-- MATERIAL FOR THIS TASK follows --

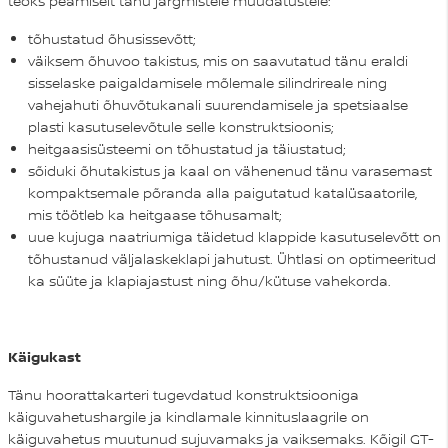
teoks peamiselt tänu järgmistele muudatustele:
tõhustatud õhusissevõtt;
väiksem õhuvoo takistus, mis on saavutatud tänu eraldi
sisselaske paigaldamisele mõlemale silindrireale ning
vahejahuti õhuvõtukanali suurendamisele ja spetsiaalse
plasti kasutuselevõtule selle konstruktsioonis;
heitgaasisüsteemi on tõhustatud ja täiustatud;
sõiduki õhutakistus ja kaal on vähenenud tänu varasemast
kompaktsemale põranda alla paigutatud katalüsaatorile,
mis töötleb ka heitgaase tõhusamalt;
uue kujuga naatriumiga täidetud klappide kasutuselevõtt on
tõhustanud väljalaskeklapi jahutust. Ühtlasi on optimeeritud
ka süüte ja klapiajastust ning õhu/kütuse vahekorda.
Käigukast
Tänu hoorattakarteri tugevdatud konstruktsiooniga
käiguvahetushargile ja kindlamale kinnituslaagrile on
käiguvahetus muutunud sujuvamaks ja vaiksemaks. Kõigil GT-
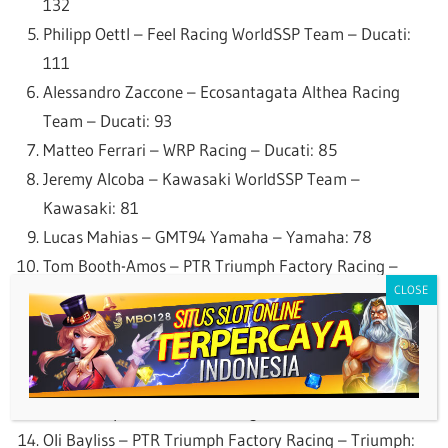
132
Philipp Oettl – Feel Racing WorldSSP Team – Ducati:
111
Alessandro Zaccone – Ecosantagata Althea Racing
Team – Ducati: 93
Matteo Ferrari – WRP Racing – Ducati: 85
Jeremy Alcoba – Kawasaki WorldSSP Team –
Kawasaki: 81
Lucas Mahias – GMT94 Yamaha – Yamaha: 78
Tom Booth-Amos – PTR Triumph Factory Racing –
Triumph: 73
Roberto Garcia – GMT94 Yamaha – Yamaha: 70
Aldi Satya Mahendra – AS BLU CRU Racing Team –
Yamaha: 64
Simon Jespersen – EAB Racing Team – Ducati: 47
Oli Bayliss – PTR Triumph Factory Racing – Triumph:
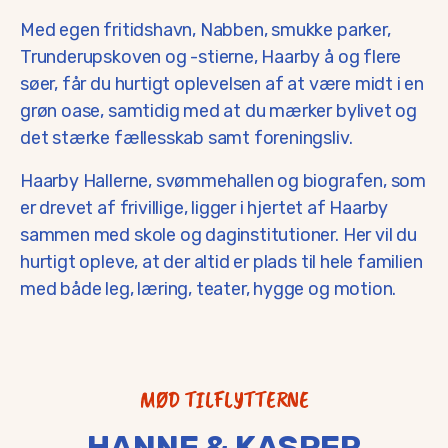
Med egen fritidshavn, Nabben, smukke parker,
Trunderupskoven og -stierne, Haarby å og flere
søer, får du hurtigt oplevelsen af at være midt i en
grøn oase, samtidig med at du mærker bylivet og
det stærke fællesskab samt foreningsliv.
Haarby Hallerne, svømmehallen og biografen, som
er drevet af frivillige, ligger i hjertet af Haarby
sammen med skole og daginstitutioner. Her vil du
hurtigt opleve, at der altid er plads til hele familien
med både leg, læring, teater, hygge og motion.
MØD TILFLYTTERNE
HANNE & KASPER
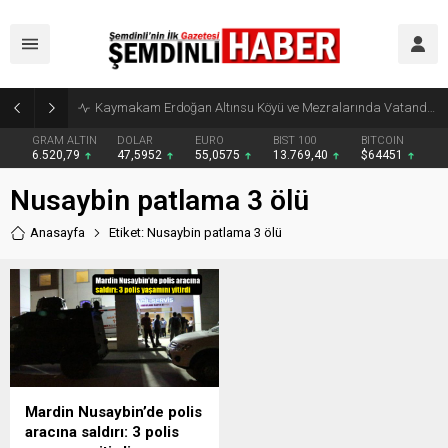
Kaymakam Erdoğan Altınsu Köyü ve Mezralarında Vatandaşlarla Buluştu
GRAM ALTIN
DOLAR
EURO
BIST 100
BITCOIN
6.520,79
47,5952
55,0575
13.769,40
$64451
Nusaybin patlama 3 ölü
Anasayfa
Etiket: Nusaybin patlama 3 ölü
Mardin Nusaybin’de polis
aracına saldırı: 3 polis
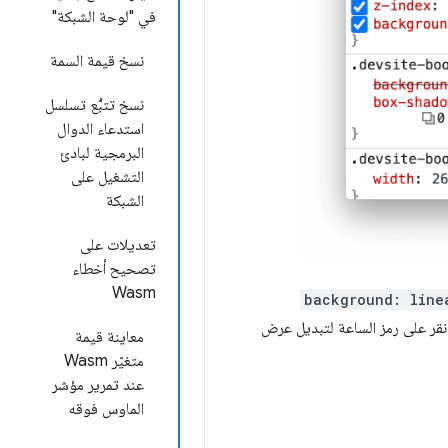
في "لوحة الشبكة"
نسخ قيمة السمة
نسخ تتبُّع تسلسل
استدعاء الدوال
البرمجية لبادئ
التشغيل على
الشبكة
تعديلات على
تصحيح أخطاء
Wasm
background: line
انقر على رمز الساعة لتبديل عرض
معاينة قيمة
متغيّر Wasm
عند تمرير مؤشر
الماوس فوقه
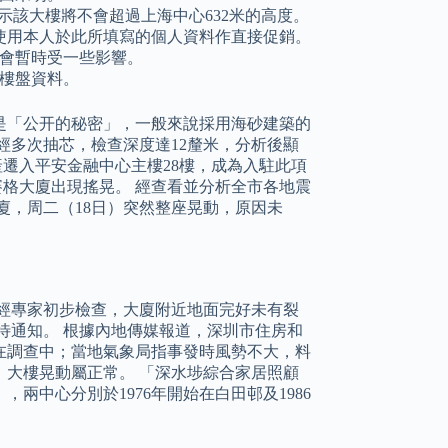
示該大樓將不會超過上海中心632米的高度。
司使用本人於此所填寫的個人資料作直接促銷。
會暫時受一些影響。
樓盤資料。
是「公开的秘密」，一般來說採用海砂建築的
經多次抽芯，檢查深度達12釐米，分析後顯
動產遷入平安金融中心主樓28樓，成為入駐此項
賽格大廈出現搖晃。 經查看並分析全市各地震
廈，周二（18日）突然整座晃動，原因未
經專家初步檢查，大廈附近地面完好未有裂
待通知。 根據內地傳媒報道，深圳市住房和
在調查中；當地氣象局指事發時風勢不大，料
大樓晃動屬正常。 「深水埗綜合家居照顧
中心分別於1976年開始在白田邨及1986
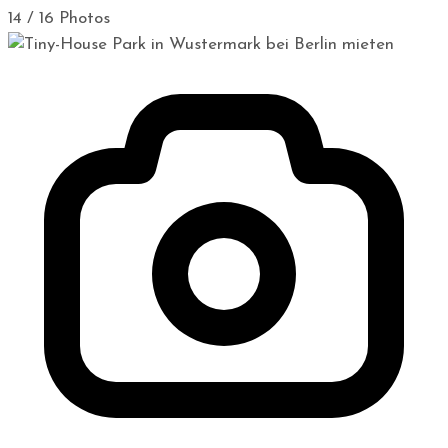
14 / 16 Photos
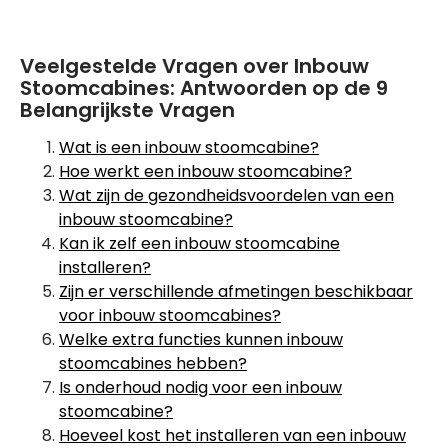
Veelgestelde Vragen over Inbouw
Stoomcabines: Antwoorden op de 9
Belangrijkste Vragen
Wat is een inbouw stoomcabine?
Hoe werkt een inbouw stoomcabine?
Wat zijn de gezondheidsvoordelen van een
inbouw stoomcabine?
Kan ik zelf een inbouw stoomcabine
installeren?
Zijn er verschillende afmetingen beschikbaar
voor inbouw stoomcabines?
Welke extra functies kunnen inbouw
stoomcabines hebben?
Is onderhoud nodig voor een inbouw
stoomcabine?
Hoeveel kost het installeren van een inbouw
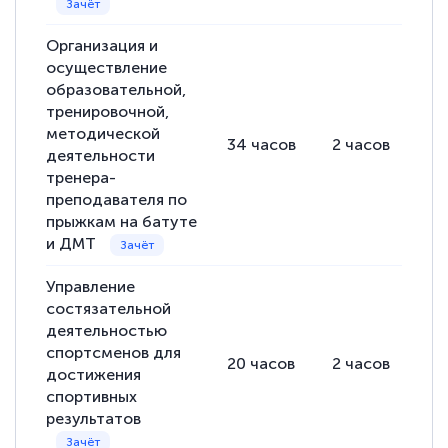
Организация и
осуществление
образовательной,
тренировочной,
методической
34
часов
2
часов
32
деятельности
тренера-
преподавателя по
прыжкам на батуте
и ДМТ
Управление
состязательной
деятельностью
спортсменов для
20
часов
2
часов
18
достижения
спортивных
результатов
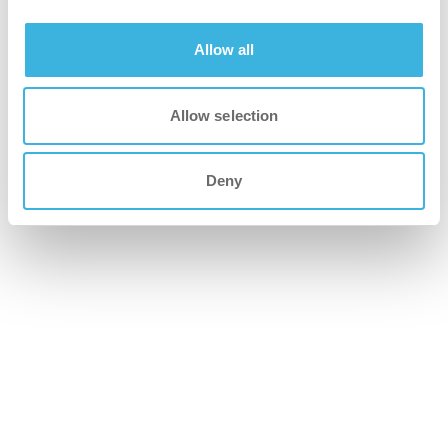
Water bespaard: 40%
Allow all
De oplossing leidde tot een verbeterde
operationele efficiëntie, een schoner en veiliger
Allow selection
milieu en aanzienlijke duurzaamheidswinsten.
Deny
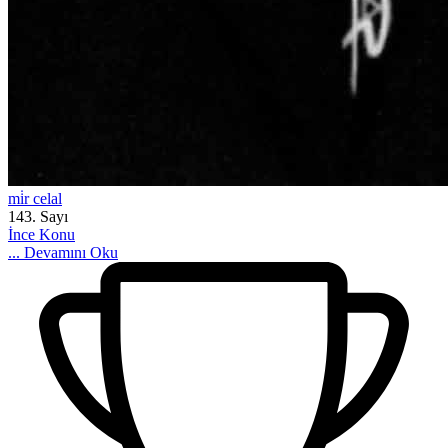
mi̇r celal
143. Sayı
İnce Konu
...
Devamını Oku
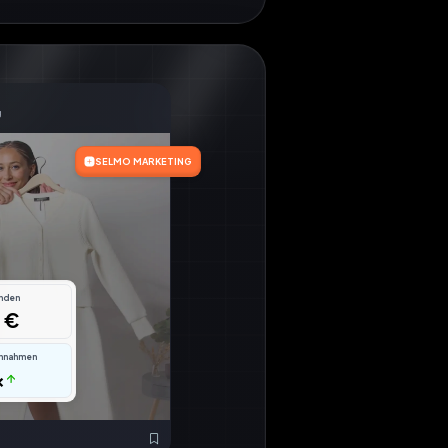
g
SELMO MARKETING
nden
 €
nnahmen
x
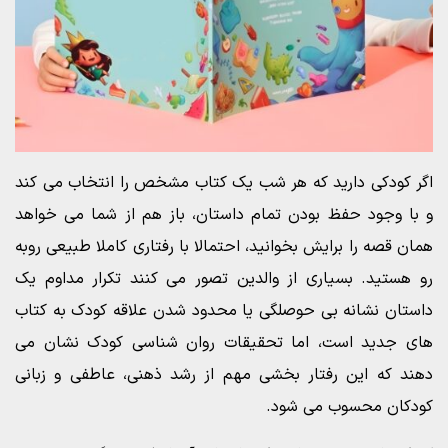
اگر کودکی دارید که هر شب یک کتاب مشخص را انتخاب می کند
و با وجود حفظ بودن تمام داستان، باز هم از شما می خواهد
همان قصه را برایش بخوانید، احتمالا با رفتاری کاملا طبیعی روبه
رو هستید. بسیاری از والدین تصور می کنند تکرار مداوم یک
داستان نشانه بی حوصلگی یا محدود شدن علاقه کودک به کتاب
های جدید است، اما تحقیقات روان شناسی کودک نشان می
دهند که این رفتار بخشی مهم از رشد ذهنی، عاطفی و زبانی
کودکان محسوب می شود.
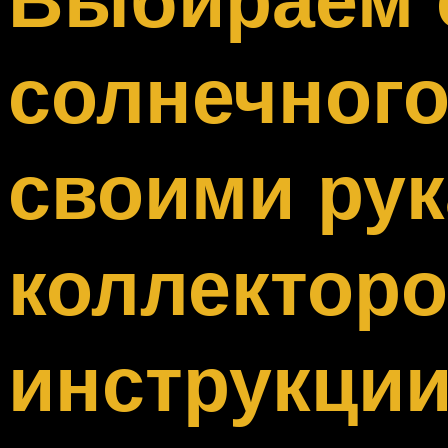
Меню
солнечного
своими рук
коллекторо
инструкции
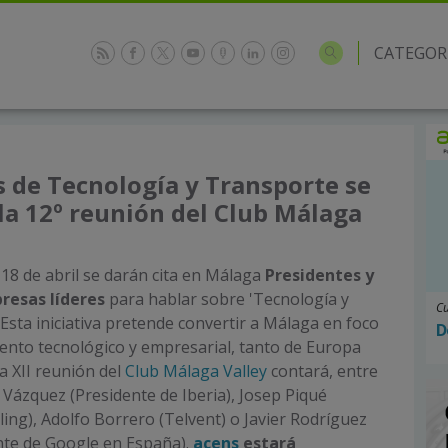
CATEGOR
s de Tecnología y Transporte se
 la 12º reunión del Club Málaga
8 de abril se darán cita en Málaga
Presidentes y
resas líderes
para hablar sobre 'Tecnología y
Cu
 Esta iniciativa pretende convertir a Málaga en foco
D
alento tecnológico y empresarial, tanto de Europa
 XII reunión del
Club Málaga Valley
contará, entre
 Vázquez (Presidente de Iberia), Josep Piqué
ling), Adolfo Borrero (Telvent) o Javier Rodríguez
nte de Google en España).
acens
estará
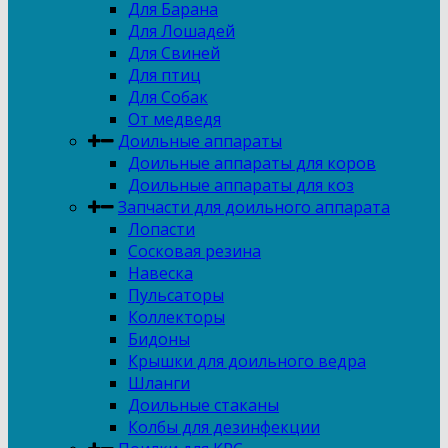
Для Барана
Для Лошадей
Для Свиней
Для птиц
Для Собак
От медведя
Доильные аппараты
Доильные аппараты для коров
Доильные аппараты для коз
Запчасти для доильного аппарата
Лопасти
Сосковая резина
Навеска
Пульсаторы
Коллекторы
Бидоны
Крышки для доильного ведра
Шланги
Доильные стаканы
Колбы для дезинфекции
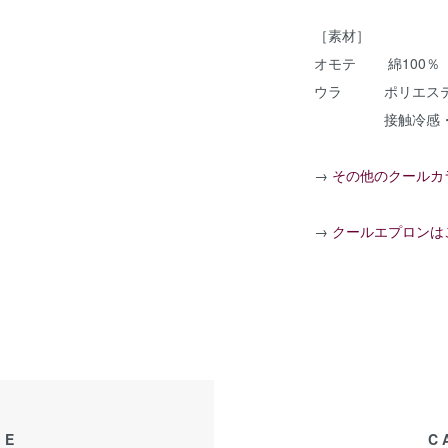
［素材］
オモテ 綿100％
ウラ ポリエステル
接触冷感・吸
→
その他のクールカ
→
クールエプロンは
GE
C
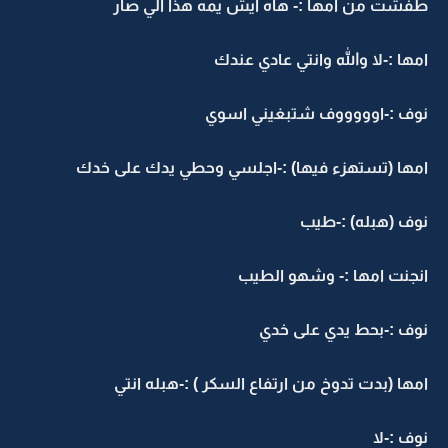
فشت من امها :- هاه ايش يمه هذا الي صار
مها :-لا والله وانتي عادي عندك
وف :-اوووووف شتبغيني اسوي
مها (تستهزء فيها) :-اجلسي وحطي يدك على خدك
وف (هبله) :-طيب
نجنت امها :- وشهو الطيب
وف :-بحط يدي على خدي
مها (بدت تدوخ من ارتفاع السكر ) :-هبله انتي
وف :-لا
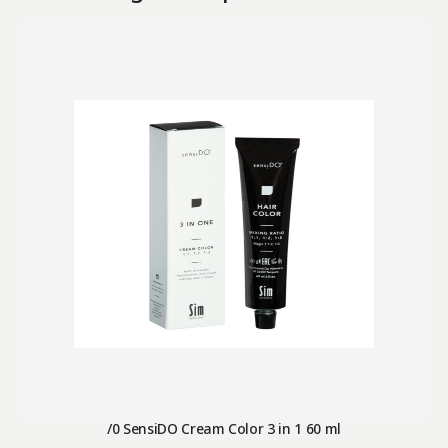
/0 SensiDO Cream Color 3 in 1 60 ml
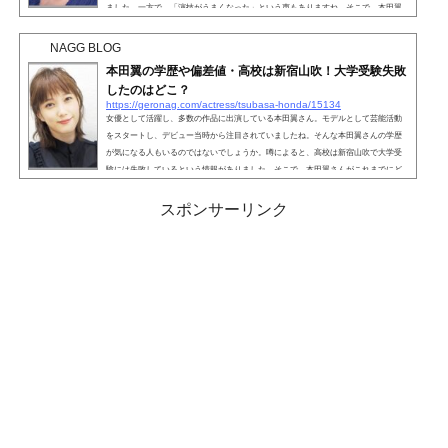
ました。一方で、「演技がうまくなった」という声もありますね。そこで、本田翼
さんの演技や評判について詳しく見ていきましょう。こちらも読まれています。本
田翼は演技下手くそ？女優として多数の作品に出演している本田翼さん。ネット上
NAGG BLOG
では、「本田翼さんは演技下手くそ？」という声が見受け...
本田翼の学歴や偏差値・高校は新宿山吹！大学受験失敗
したのはどこ？
https://geronag.com/actress/tsubasa-honda/15134
女優として活躍し、多数の作品に出演している本田翼さん。モデルとして芸能活動
をスタートし、デビュー当時から注目されていましたね。そんな本田翼さんの学歴
が気になる人もいるのではないでしょうか。噂によると、高校は新宿山吹で大学受
験には失敗しているという情報がありました。そこで、本田翼さんがこれまでにど
んな学歴を歩んできたのか、詳しく見ていきましょう。こちらも読まれています。
本田翼の学歴・三鷹市立井口小学校本田翼さんの出身小学校は、三鷹市立井口小学
スポンサーリンク
校です。1999年4月に入学し、2005年3月に卒業しています...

-- MATERIAL FOR THIS TASK concluded --

→ **PROBLEM DETAILS**: Copy the lines of the data word for word, starting with the line that contains "3 in 1 60 ml" and going on through the final line of the data. Leave the pictures out of your copy.

→ **OUTPUT FOR THIS EXERCISE**:
/0 SensiDO Cream Color 3 in 1 60 ml
ました。一方で、「演技がうまくなった」という声もありますね。そこで、本田翼
さんの演技や評判について詳しく見ていきましょう。こちらも読まれています。本
田翼は演技下手くそ？女優として多数の作品に出演している本田翼さん。ネット上
NAGG BLOG
では、「本田翼さんは演技下手くそ？」という声が見受け...
本田翼の学歴や偏差値・高校は新宿山吹！大学受験失敗
したのはどこ？
https://geronag.com/actress/tsubasa-honda/15134
女優として活躍し、多数の作品に出演している本田翼さん。モデルとして芸能活動
をスタートし、デビュー当時から注目されていましたね。そんな本田翼さんの学歴
が気になる人もいるのではないでしょうか。噂によると、高校は新宿山吹で大学受
験には失敗しているという情報がありました。そこで、本田翼さんがこれまでにど
んな学歴を歩んできたのか、詳しく見ていきましょう。こちらも読まれています。
本田翼の学歴・三鷹市立井口小学校本田翼さんの出身小学校は、三鷹市立井口小学
スポンサーリンク
校です。1999年4月に入学し、2005年3月に卒業しています...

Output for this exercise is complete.